One of the striking symptoms of the problems Chair Yellen refers to is the large, long-term decline in labor-force participation of men without a college degree. In 1964, almost 98 percent of both college-educated and high school-educated men were either employed or looking for work. In 2015, 94 percent of college-educated men were in the workforce, but only 83 percent of high school-educated men were.

The Council of Economic Advisers’ study pointed out that the evidence suggests that the decline in labor demand — firms’ willingness to offer jobs that only require a high school degree — is the main culprit here. This is partly due to improvements in technology that have raised the educational requirements of manufacturing jobs. But it is also partly due to the closing of manufacturing plants and firms in the face of foreign competition.

There are also deep social processes involved as well. The decline in participation of African-American males has been tied to rising rates of incarceration. Former prisoners are much less likely to be employed than those never suffering imprisonment.

Additionally, increased problems with health and drugs, including opioids, has played a role in decreasing the willingness and ability of many men to participate in the labor force. Recent research by Anne Case and Angus Deaton on “deaths of despair” documents how decreasing job opportunities combined with these social and health issues have had a devastating impact on many communities.

Even this brief overview of the problem suggests that solutions will have to be multidimensional and are unlikely to be effective overnight. Improving our system of job training and retraining, bolstering vocational and technical education and working harder to help ex-convicts into the world of work all require long-term solutions. Money, certainly starting with federal money, is needed, but so is a great deal of local creativity and persistence.

Trade policy can be reformed, but imposing drastic tariff barriers or moving to an overall protectionist stance will cause more damage than benefit. Literally millions of U.S. jobs depend on our ability to export goods and services to other countries.

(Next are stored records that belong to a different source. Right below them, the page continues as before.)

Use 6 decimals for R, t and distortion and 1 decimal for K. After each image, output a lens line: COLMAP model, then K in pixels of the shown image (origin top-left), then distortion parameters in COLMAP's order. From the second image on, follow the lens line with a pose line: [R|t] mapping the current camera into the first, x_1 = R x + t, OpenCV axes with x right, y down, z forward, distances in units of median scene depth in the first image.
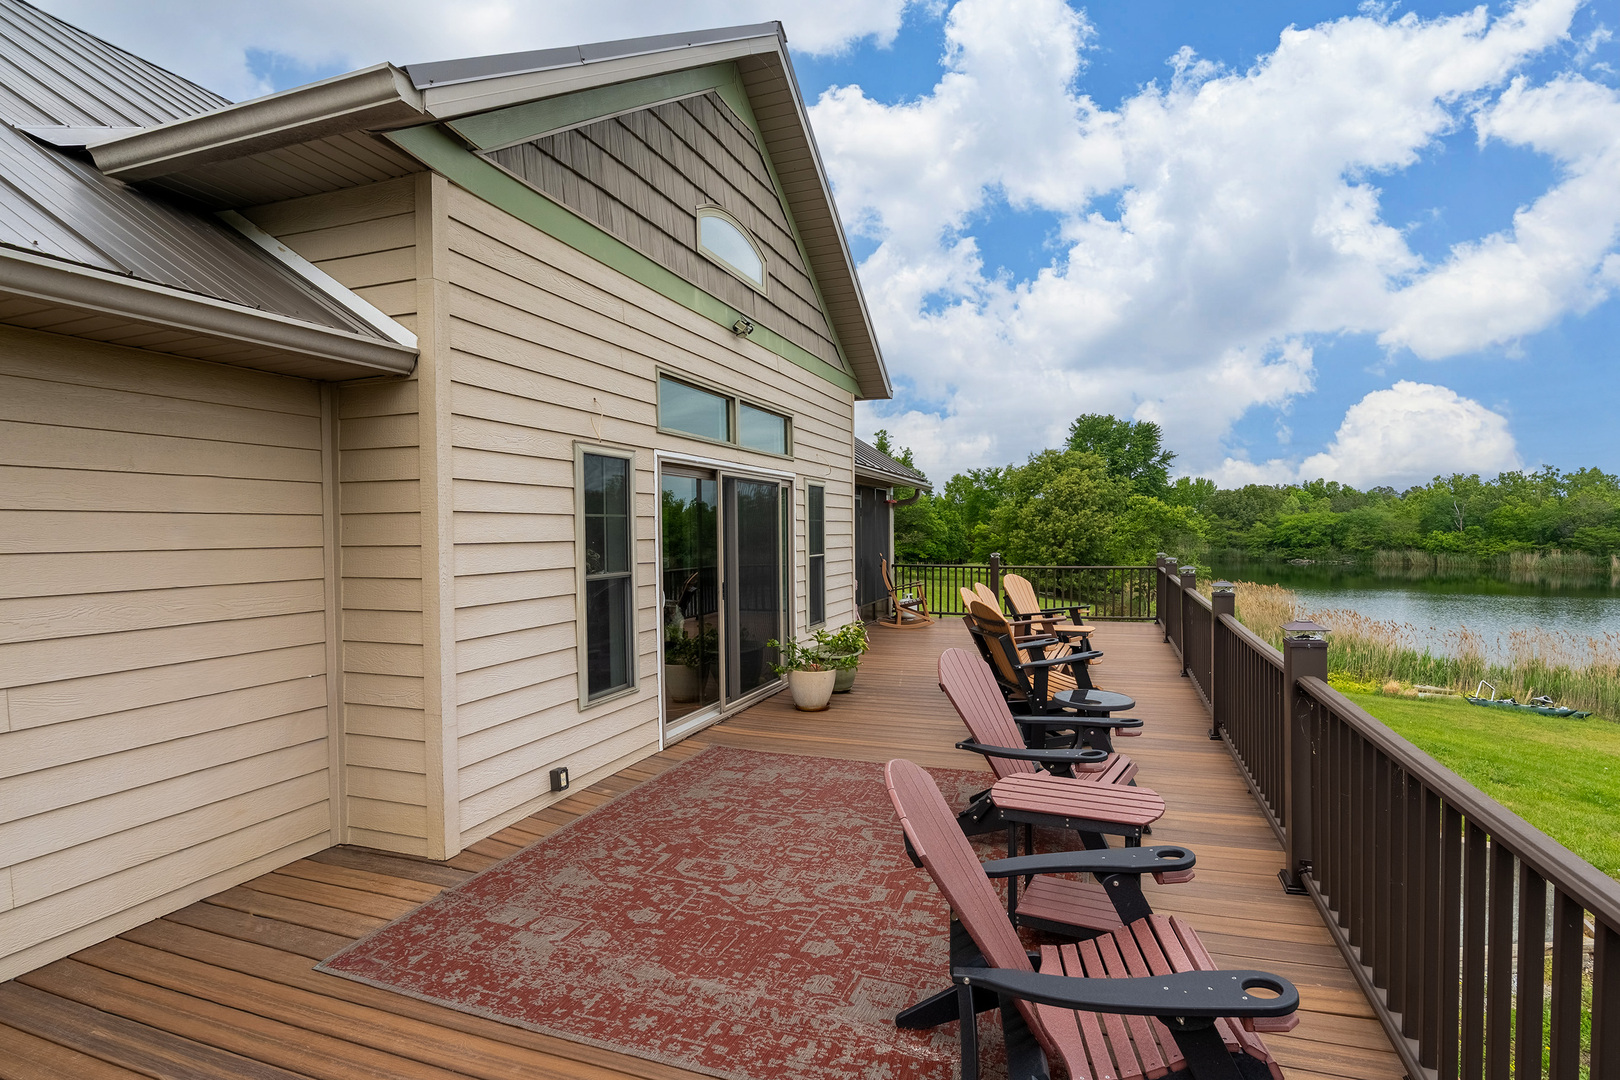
lens RADIAL K [[766.8, 0, 814.7], [0, 766.8, 537.8], [0, 0, 1]] dist [-0.000115, -0.000101]
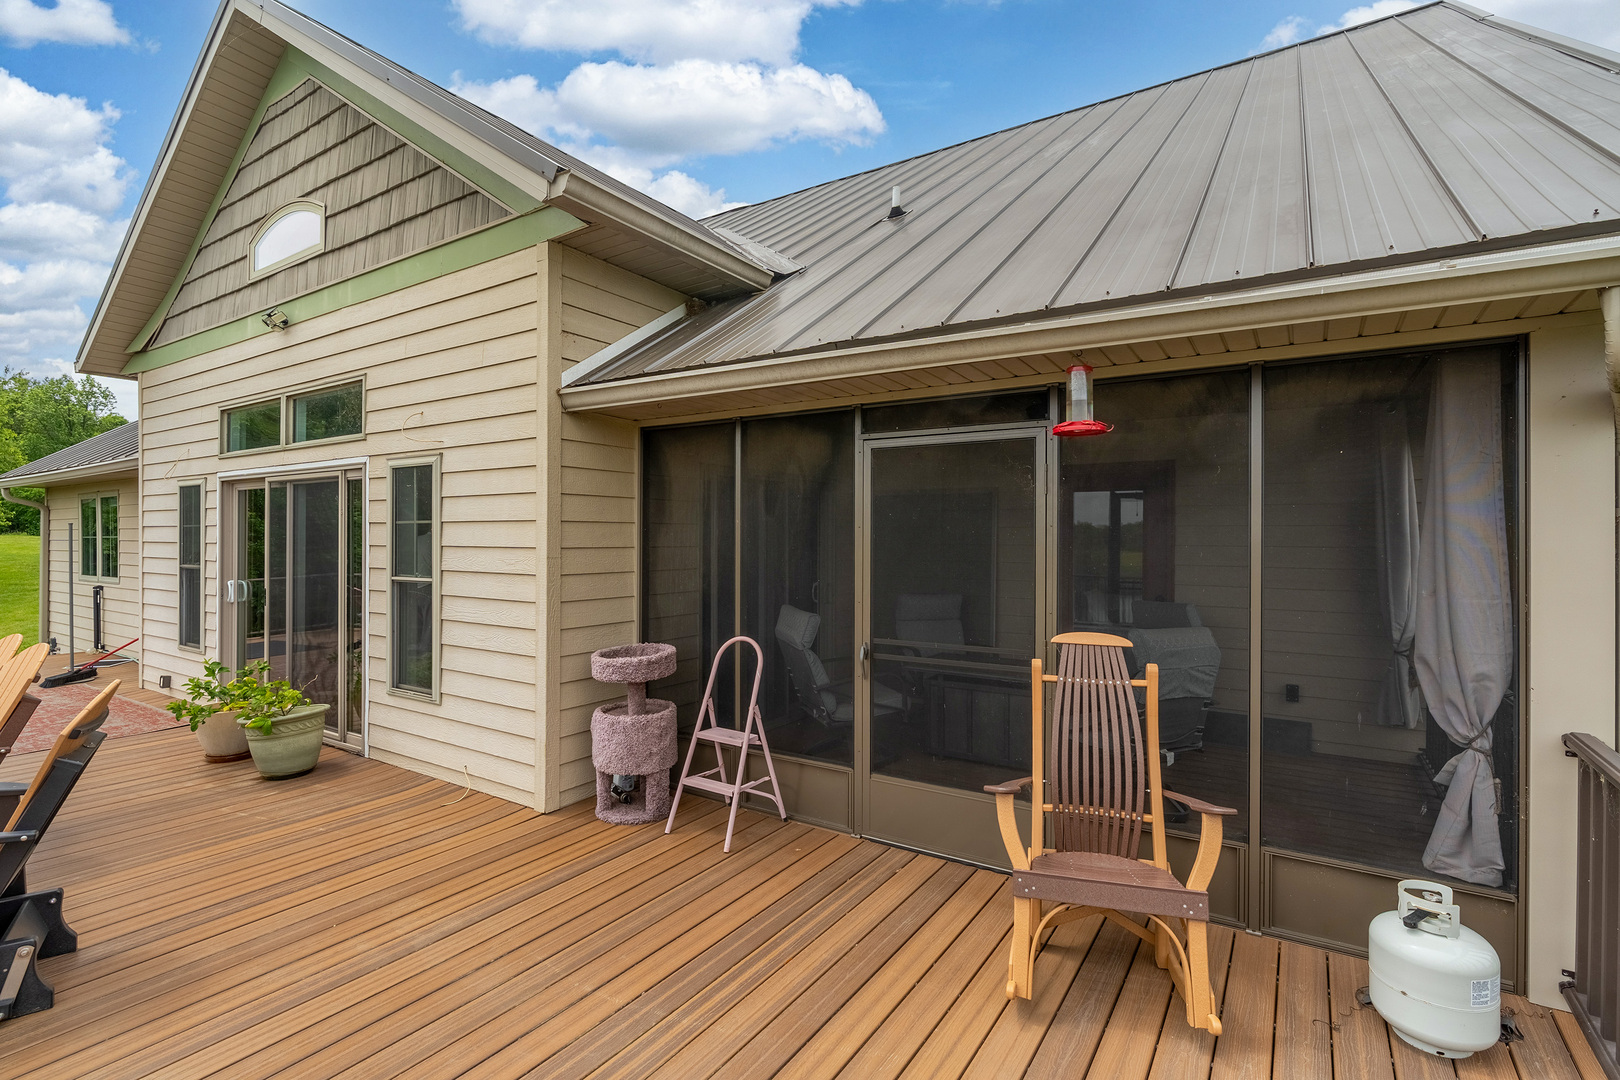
lens RADIAL K [[766.8, 0, 808.0], [0, 766.8, 542.0], [0, 0, 1]] dist [-0.000115, -0.000101]
pose [[-0.230239, 0.006780, -0.973110, 0.647906], [-0.015742, 0.999819, 0.010691, -0.023211], [0.973007, 0.017780, -0.230091, 1.795997]]
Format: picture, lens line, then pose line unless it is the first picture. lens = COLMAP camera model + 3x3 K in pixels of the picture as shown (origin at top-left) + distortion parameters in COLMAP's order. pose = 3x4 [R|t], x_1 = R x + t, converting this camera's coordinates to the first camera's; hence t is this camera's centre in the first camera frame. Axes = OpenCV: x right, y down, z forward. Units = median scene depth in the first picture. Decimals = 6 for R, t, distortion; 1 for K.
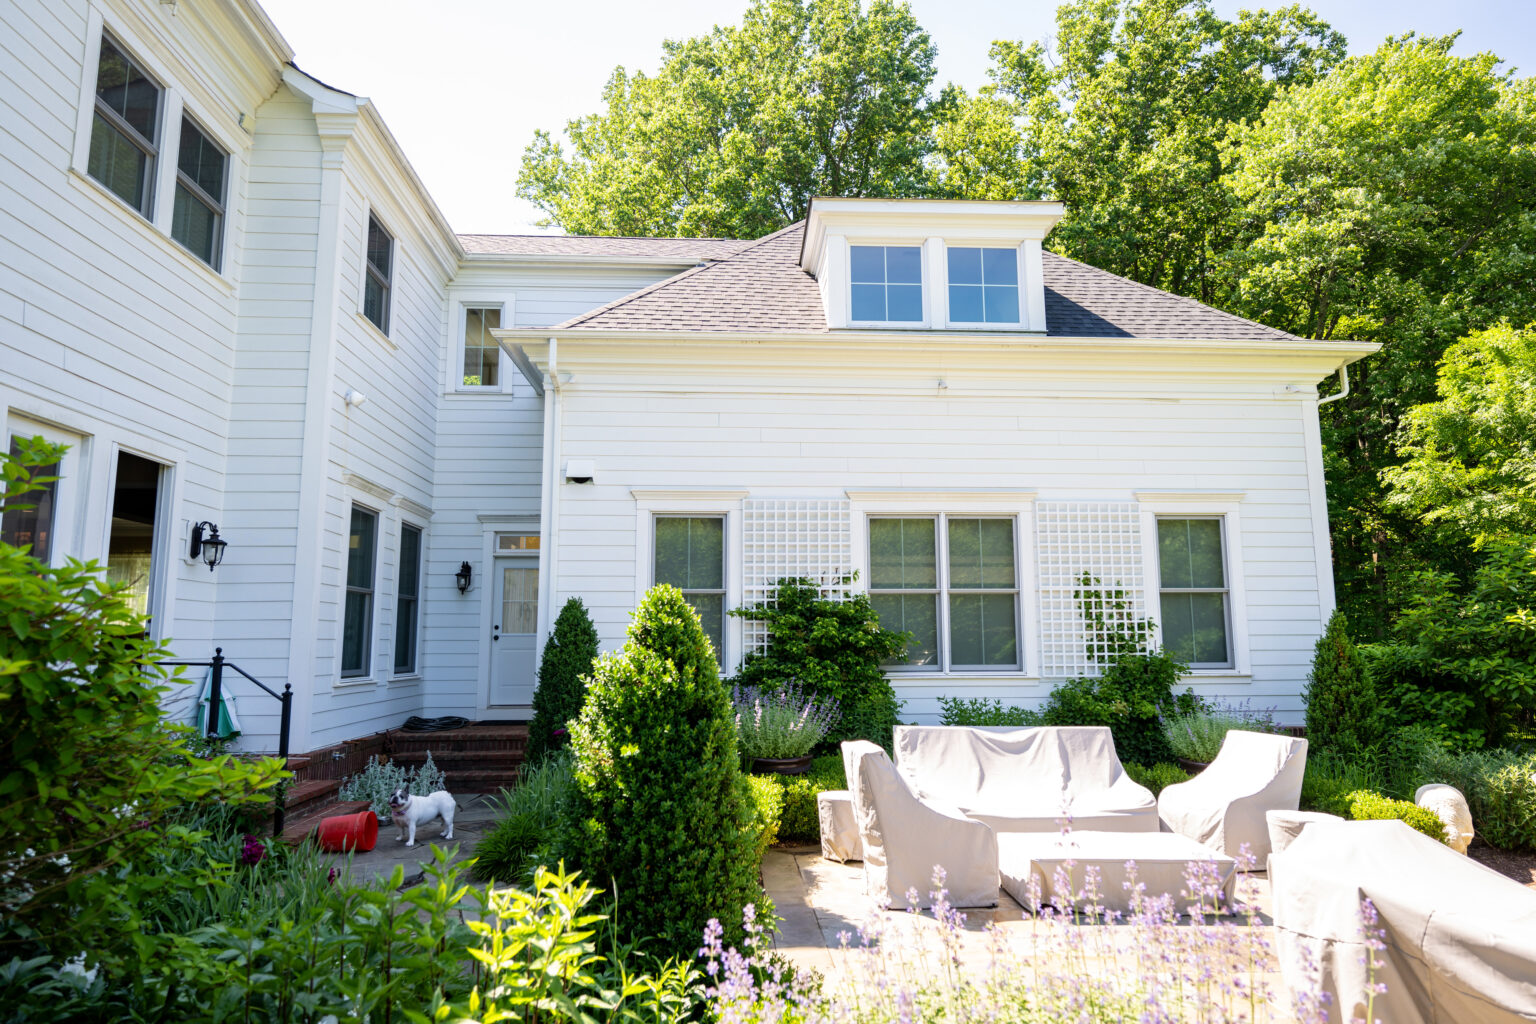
lens RADIAL K [[962.5, 0, 763.2], [0, 962.5, 506.8], [0, 0, 1]] dist [0.008359, -0.000178]
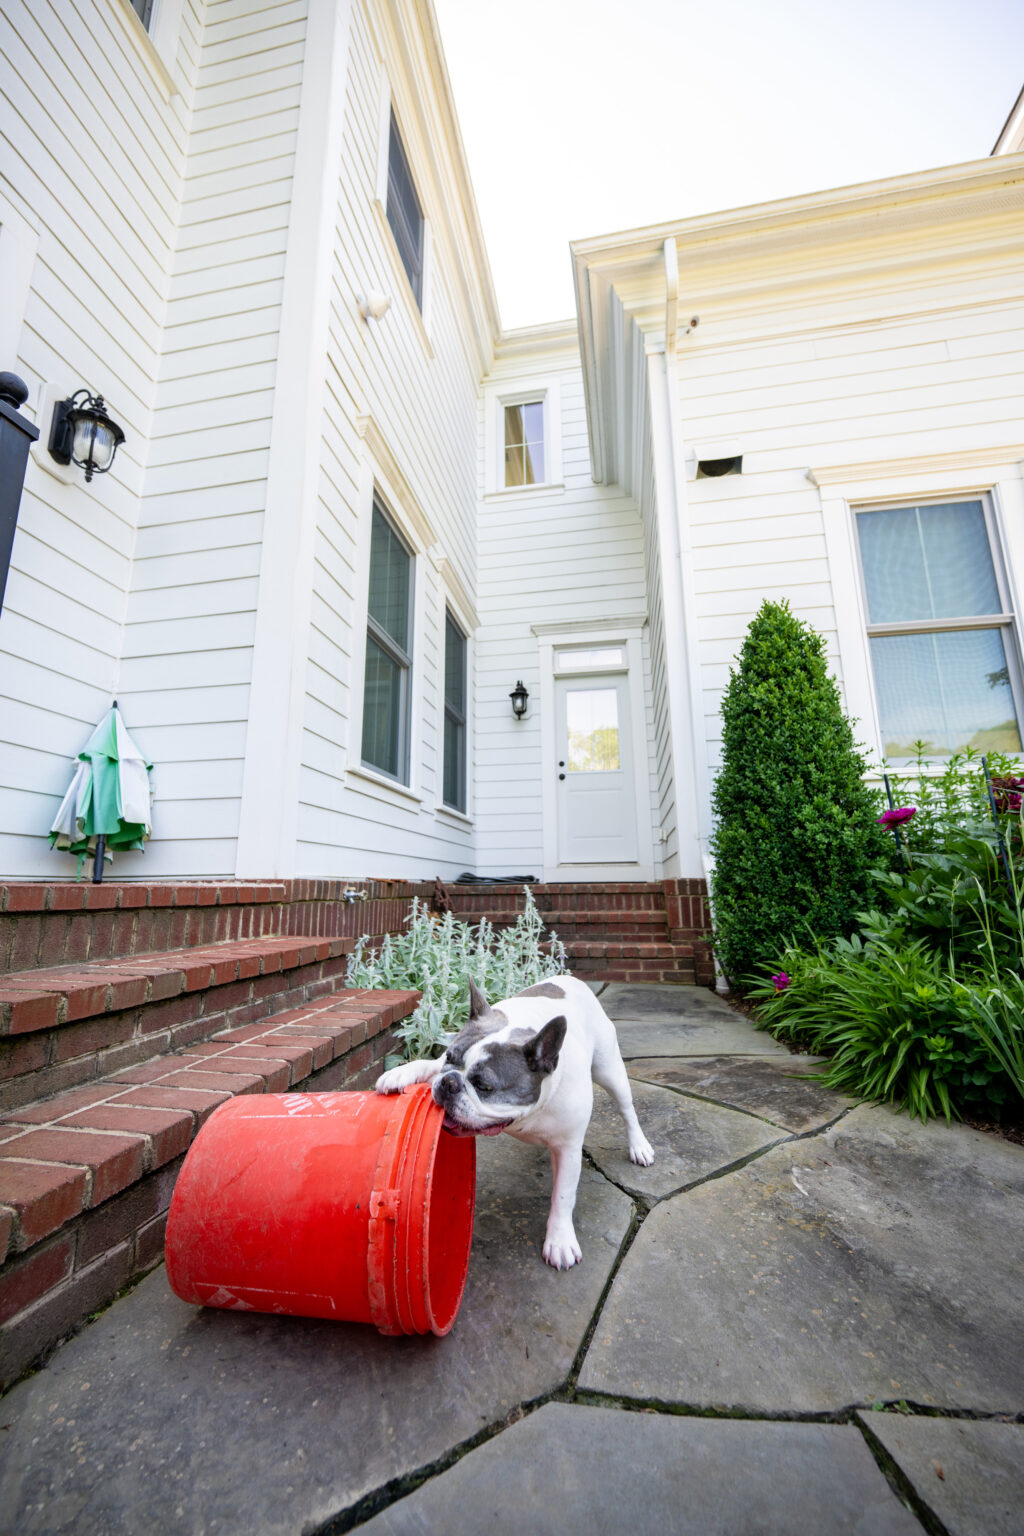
lens RADIAL K [[604.1, 0, 510.2], [0, 604.1, 765.7], [0, 0, 1]] dist [-0.003521, -0.000064]
pose [[0.974875, -0.051693, -0.216673, -0.245064], [0.038205, 0.997089, -0.065985, 0.181690], [0.219453, 0.056049, 0.974012, 0.599018]]
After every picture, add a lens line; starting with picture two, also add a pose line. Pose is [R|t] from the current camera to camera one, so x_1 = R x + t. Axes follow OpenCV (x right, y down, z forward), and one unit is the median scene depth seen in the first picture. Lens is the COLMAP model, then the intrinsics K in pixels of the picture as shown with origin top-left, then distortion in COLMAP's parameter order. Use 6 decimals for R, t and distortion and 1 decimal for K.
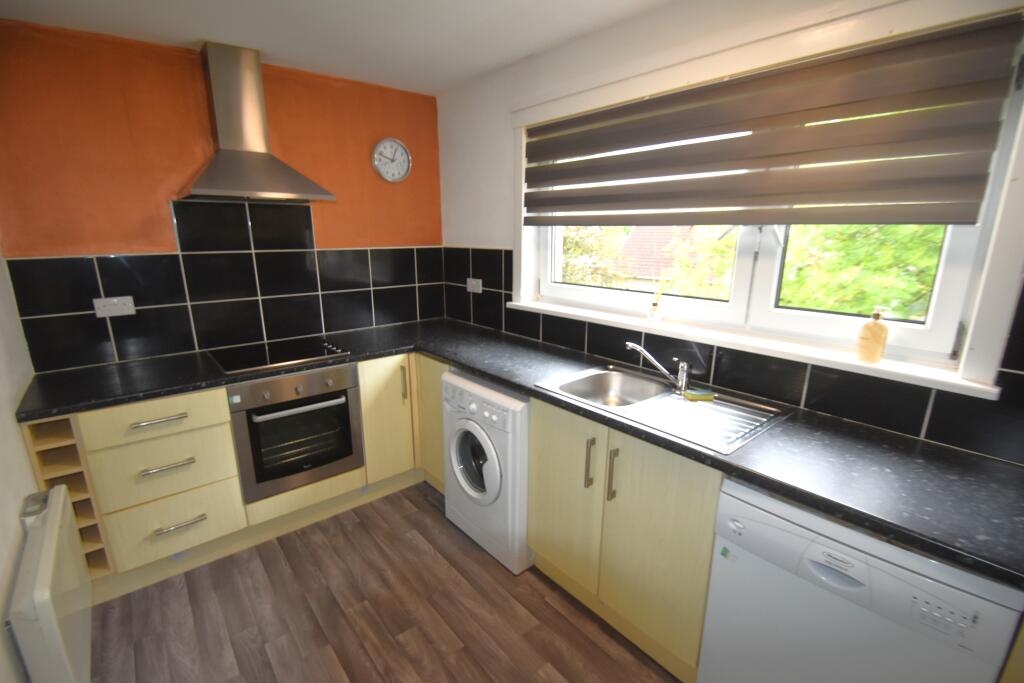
lens RADIAL K [[465.9, 0, 501.0], [0, 465.9, 349.0], [0, 0, 1]] dist [0.027832, -0.000167]
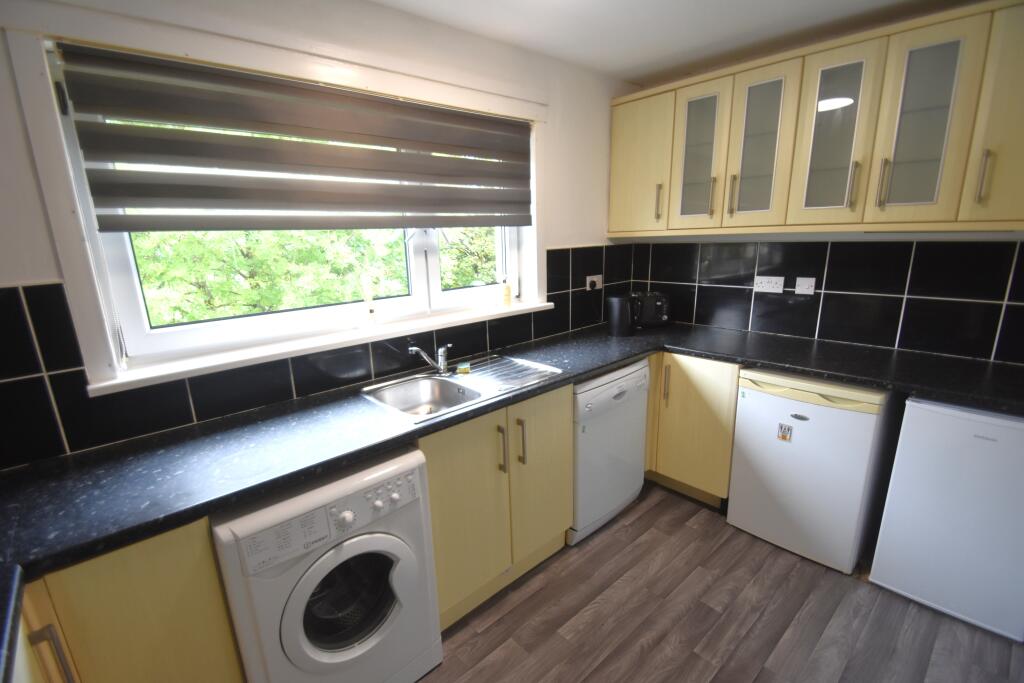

Ideas worth exploring include improving labor standards in trade agreements, strengthening enforcement of existing agreements’ provisions on unfair competition and aggressive use of the rights we and other nations have to take action through the WTO and NAFTA when violations occur. This last point may require some redefinition and possibly renegotiation to make it easier to identify violations.

This is a long way from monetary policy, which may be why Chair Yellen did not go into detail on these subjects. However, a thorough and thoughtful conversation on trade is needed. The prevailing free-trade consensus needs a strong dose of concern for suffering communities and groups. Protectionism, however, is not the answer. Yellen’s comments could be helpful in framing a constructive dialogue.

Evan Kraft specializes in the economics of transition, monetary policy and banking issues as a professor at American University. He served as director of the research department and adviser to the governor of the Croatian National Bank.

The views expressed by contributors are their own and not the views of The Hill.